Collected data
______

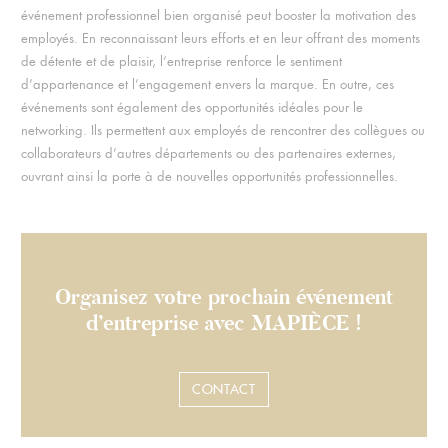
événement professionnel bien organisé peut booster la motivation des
employés. En reconnaissant leurs efforts et en leur offrant des moments
de détente et de plaisir, l’entreprise renforce le sentiment
d’appartenance et l’engagement envers la marque. En outre, ces
événements sont également des opportunités idéales pour le
networking. Ils permettent aux employés de rencontrer des collègues ou
collaborateurs d’autres départements ou des partenaires externes,
ouvrant ainsi la porte à de nouvelles opportunités professionnelles.
Organisez votre prochain événement
d’entreprise avec MAPIÈCE !
CONTACT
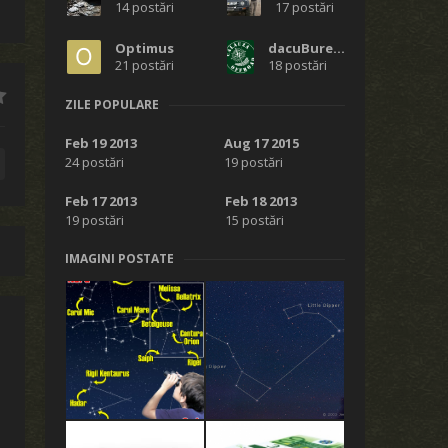
14 postări
17 postări
Optimus
dacuBurebista
21 postări
18 postări
ZILE POPULARE
Feb 19 2013
Aug 17 2015
24 postări
19 postări
Feb 17 2013
Feb 18 2013
19 postări
15 postări
IMAGINI POSTATE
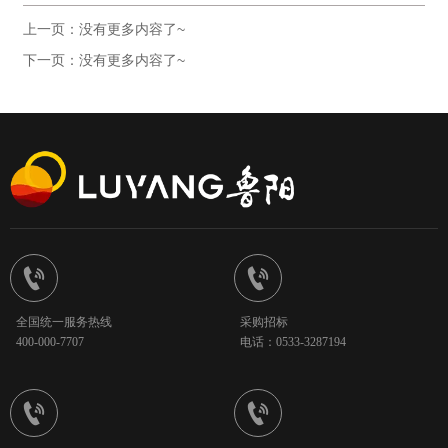
上一页：没有更多内容了~
下一页：没有更多内容了~


全国统一服务热线
采购招标
400-000-7707
电话：0533-3287194


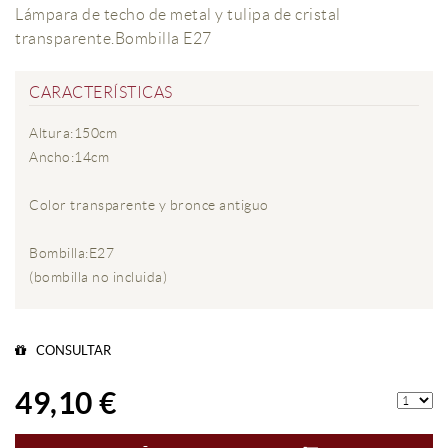
Lámpara de techo de metal y tulipa de cristal
transparente.Bombilla E27
CARACTERÍSTICAS
Altura:150cm
Ancho:14cm
Color transparente y bronce antiguo
Bombilla:E27
(bombilla no incluida)
CONSULTAR
49,10 €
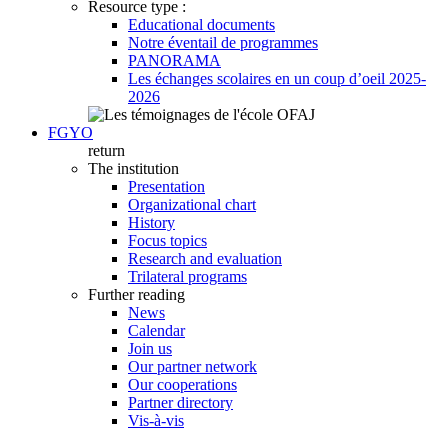
Resource type :
Educational documents
Notre éventail de programmes
PANORAMA
Les échanges scolaires en un coup d’oeil 2025-
2026
FGYO
return
The institution
Presentation
Organizational chart
History
Focus topics
Research and evaluation
Trilateral programs
Further reading
News
Calendar
Join us
Our partner network
Our cooperations
Partner directory
Vis-à-vis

______

What the task requires: Only the pictures may be dropped; print every record exactly as given.

Answer area:
événement professionnel bien organisé peut booster la motivation des
employés. En reconnaissant leurs efforts et en leur offrant des moments
de détente et de plaisir, l’entreprise renforce le sentiment
d’appartenance et l’engagement envers la marque. En outre, ces
événements sont également des opportunités idéales pour le
networking. Ils permettent aux employés de rencontrer des collègues ou
collaborateurs d’autres départements ou des partenaires externes,
ouvrant ainsi la porte à de nouvelles opportunités professionnelles.
Organisez votre prochain événement
d’entreprise avec MAPIÈCE !
CONTACT
14 postări
17 postări
Optimus
dacuBurebista
21 postări
18 postări
ZILE POPULARE
Feb 19 2013
Aug 17 2015
24 postări
19 postări
Feb 17 2013
Feb 18 2013
19 postări
15 postări
IMAGINI POSTATE
上一页：没有更多内容了~
下一页：没有更多内容了~


全国统一服务热线
采购招标
400-000-7707
电话：0533-3287194


Lámpara de techo de metal y tulipa de cristal
transparente.Bombilla E27
CARACTERÍSTICAS
Altura:150cm
Ancho:14cm
Color transparente y bronce antiguo
Bombilla:E27
(bombilla no incluida)
CONSULTAR
49,10 €
Resource type :
Educational documents
Notre éventail de programmes
PANORAMA
Les échanges scolaires en un coup d’oeil 2025-
2026
FGYO
return
The institution
Presentation
Organizational chart
History
Focus topics
Research and evaluation
Trilateral programs
Further reading
News
Calendar
Join us
Our partner network
Our cooperations
Partner directory
Vis-à-vis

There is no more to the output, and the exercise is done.